Steenland has been a resident of Roseville his entire life. He attended Macomb Community College and Oakland University, majoring in human resources. He sat on the Roseville City Council from 1993 to 2007 and has served as the Roseville City Clerk ever since.

“Having spent several years on the Roseville City Council and as city clerk, I think I could take that experience and transfer it to this seat,” Steenland said. “When you get to the state level, you are running as a member of a party, but in my previous position, I was working with people on both sides of the aisle, so I hope to bring that attitude to the position.”

Steenland said, if elected, he would like to focus on the needs of working class people and finding new ways to increase government revenue.

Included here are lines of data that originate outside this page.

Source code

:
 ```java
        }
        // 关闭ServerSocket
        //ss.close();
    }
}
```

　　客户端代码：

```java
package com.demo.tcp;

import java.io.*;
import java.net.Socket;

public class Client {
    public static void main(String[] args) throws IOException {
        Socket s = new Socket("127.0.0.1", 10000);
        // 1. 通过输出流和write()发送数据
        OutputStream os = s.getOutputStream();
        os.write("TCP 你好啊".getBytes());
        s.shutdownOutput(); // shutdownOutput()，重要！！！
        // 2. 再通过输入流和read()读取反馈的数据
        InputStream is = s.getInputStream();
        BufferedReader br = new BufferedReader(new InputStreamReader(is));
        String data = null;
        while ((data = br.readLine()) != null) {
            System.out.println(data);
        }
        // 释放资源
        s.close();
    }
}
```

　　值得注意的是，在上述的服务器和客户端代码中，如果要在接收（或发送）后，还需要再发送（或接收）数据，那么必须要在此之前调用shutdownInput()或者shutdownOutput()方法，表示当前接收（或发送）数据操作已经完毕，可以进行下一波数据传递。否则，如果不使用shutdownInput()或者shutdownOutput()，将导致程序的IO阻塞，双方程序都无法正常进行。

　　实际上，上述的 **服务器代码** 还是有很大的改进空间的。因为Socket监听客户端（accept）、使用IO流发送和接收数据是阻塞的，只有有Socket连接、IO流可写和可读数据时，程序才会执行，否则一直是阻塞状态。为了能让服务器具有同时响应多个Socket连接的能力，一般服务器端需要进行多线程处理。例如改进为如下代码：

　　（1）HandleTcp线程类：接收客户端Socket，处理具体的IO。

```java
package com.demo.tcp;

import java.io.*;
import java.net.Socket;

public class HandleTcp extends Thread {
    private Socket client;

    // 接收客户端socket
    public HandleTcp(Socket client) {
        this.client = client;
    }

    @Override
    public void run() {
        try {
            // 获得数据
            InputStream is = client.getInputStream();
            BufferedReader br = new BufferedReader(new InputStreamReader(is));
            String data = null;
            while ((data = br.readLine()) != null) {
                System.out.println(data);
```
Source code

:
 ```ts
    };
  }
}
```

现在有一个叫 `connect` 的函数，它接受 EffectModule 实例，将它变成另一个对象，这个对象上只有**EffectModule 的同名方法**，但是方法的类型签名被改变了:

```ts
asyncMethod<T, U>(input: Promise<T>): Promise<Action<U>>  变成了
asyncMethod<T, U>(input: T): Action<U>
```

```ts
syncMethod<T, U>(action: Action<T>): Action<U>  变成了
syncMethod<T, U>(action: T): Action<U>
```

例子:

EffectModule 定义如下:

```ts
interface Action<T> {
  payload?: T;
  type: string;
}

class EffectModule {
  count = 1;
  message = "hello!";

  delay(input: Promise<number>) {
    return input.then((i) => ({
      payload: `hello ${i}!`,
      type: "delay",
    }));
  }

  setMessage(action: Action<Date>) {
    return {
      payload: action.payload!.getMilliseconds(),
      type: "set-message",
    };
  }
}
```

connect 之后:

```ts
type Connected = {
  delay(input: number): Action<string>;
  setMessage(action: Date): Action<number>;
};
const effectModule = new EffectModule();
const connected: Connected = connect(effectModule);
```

“We need to invest in public education for residents to succeed in the modern workplace,” he said. “We need to address the COVID crisis. I want to restore collective bargaining rights and eliminate Right to Work as a priority, keeping the community safe by making sure we have adequate funding to protect citizens, particularly our senior citizens. I want to help lower the cost of prescription drugs. If you look at your tax return, we keep going back to people for millages, and we need to find new ways to attract businesses and raise money within the community besides taxes.”

Two candidates have filed to run in the Republican primary for the 22nd District: Jeff Bonnell and Steven G. Warner.

Bonnell, of Roseville, defeated Republican Art Blundell in the 2014 primary for the seat but later lost to Chirkun. In 2016, Bonnell ran unopposed in the Republican primary but again lost to Chirkun the following November. Bonnell did not run for the seat in 2018, when Blundell ran unopposed and lost to Chirkun. Bonnell instead ran for the 9th District seat in the Michigan Senate, defeating fellow Republican Fred Kuplicki in the primary before falling to Democrat Paul Wojno in November.

“I know what it’s like to live in Macomb County,” Bonnell said. “I kind of know what it’s like to live here and what the people need and want. The reason I’m running is because I don’t think our Democratic representatives are giving us that. I don’t think our Democratic governor is giving us that.”

Bonnell, a lifelong Macomb County resident who medically retired from the U.S. military after 24 years of service, said he would put people before the party.

“I don’t want to be a politician. I want to be a representative,” Bonnell said.

He added, “I don’t care what the Republicans tell me. I don’t care what the Democrats tell me. If it’s right for the people, I’ll vote for it. If it’s wrong, I won’t. I just want to do my job and go home. I don’t want to make a career out of it. I just want to do my duty, get relieved and go home.”

Warner, of Warren, was previously elected to three four-year terms on the Warren City Council from 2007 to 2019. He has associate of applied science degrees in marketing and management from Macomb Community College and works as a production associate for Becker Orthopedic.

“I basically just want to carry it on to the next level,” Warner said. “It’s an open seat, so maybe a change of venue on my part and a change of direction on the part of the electors might do some good.

“We had a Republican governor for eight years. Now that we have a Democratic governor, maybe it’s time for a Republican to hold this seat and see what can be done,” Warner said.

It would be Warner’s first time running as a Republican after three nonpartisan campaigns for City Council.

“At this junction in my political career, my nonpartisan days are over,” Warner said. “I don’t like the things that have been going on with the Democratic Party. I felt it would be more in the best interests of myself and the people I represent, running on a Republican platform.”